In advance of the session at the ranch, administration aides had taken pains to portray the meeting as a high-level huddle on the future needs of the military, with no space on the agenda for war planning.

Bush said the discussion centered on ways to "better protect ourselves and our allies from the true threats of the 21st century" and to "shape a new philosophy in the Pentagon."

Still, most of the questions during a news conference after the session dealt with Iraq.

As to recent suggestions by several major U.S. allies, including Germany and Canada, that they would not join the United States in a military strike against Iraq unless a better case could be made, Defense Secretary Donald Rumsfeld said "the president has not asked them to."
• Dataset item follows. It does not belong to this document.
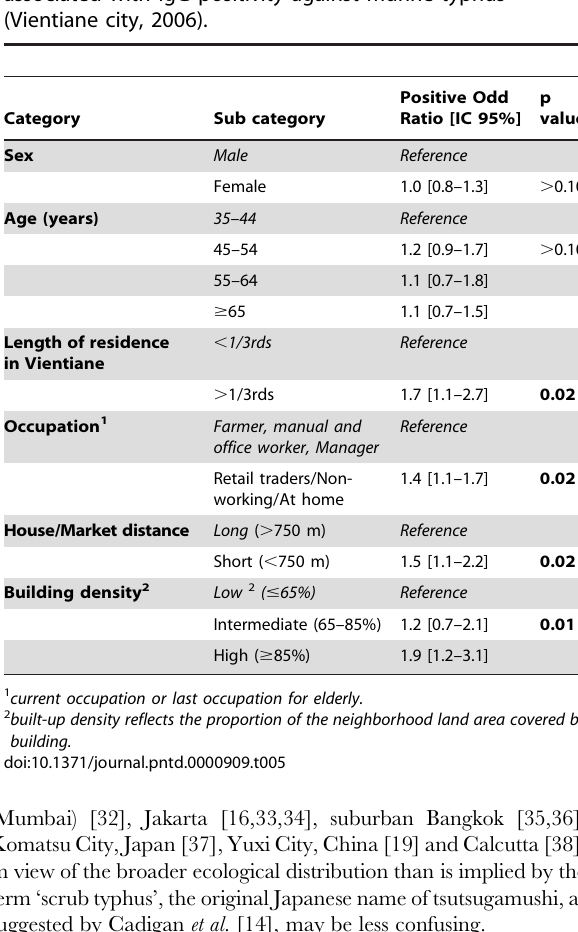
Table 5. Multivariate logistic regression analysis of factors associated with IgG positivity against murine typhus (Vientiane city,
Rumsfeld, standing alongside Bush, said that the coalition that Bush had assembled in the global war on terrorism "is broad, it's deep, it's impressive and it is in fact what is helping the forward progress that we're achieving."

Bush said that U.S. plans for a missile defense were among the topics discussed. On Tuesday, the military postponed a missile defense test, citing a problem with the Minuteman booster rocket used to launch the target missile interceptor. A more suitable rocket is still under production.

The president also was asked about reports about the death of Palestinian terrorist Abu Nidal in Baghdad earlier this week. "No terrorist can hide forever," Bush said.

At the same time, the president voiced open skepticism about reports from Iraqi and Palestinian officials about the circumstances of his death.

"They said he committed suicide with four bullet holes to the head, so I'm not quite sure how he died. We just have to make sure he died," Bush said.

Also joining Bush at the military meeting were Vice President Dick Cheney, national security adviser Condoleezza Rice, White House chief of staff Andrew Card, and Joint Chiefs of Staff Chairman Gen. Richard Myers.

On the official to-discuss list were the 2004 defense budget, the direction of missile defense programs since U.S. withdrawal from the 1972 Anti-Ballistic Missile Treaty and Bush's desire to reshape priorities to reflect modern-day war realities -- a transformation that could include cutting expensive, politically popular aircraft programs.

Rumsfeld on Tuesday described the meeting as a routine effort to update the president, who is spending a monthlong working vacation at his 1,600-acre spread.

Likewise, White House press secretary Ari Fleischer has noted that Army Gen. Tommy Franks, the U.S. military commander in the theater of any future Iraq action, was not invited. He also pointed out a similar broad-based Pentagon planning session -- involving essentially the same people -- last August during Bush's Texas vacation.

The military's focus shifted in the aftermath of Sept. 11 from long-range thinking to the more immediate concerns of protecting Americans, Fleischer said.

"This is an attempt now to make certain that we're doing both," he said.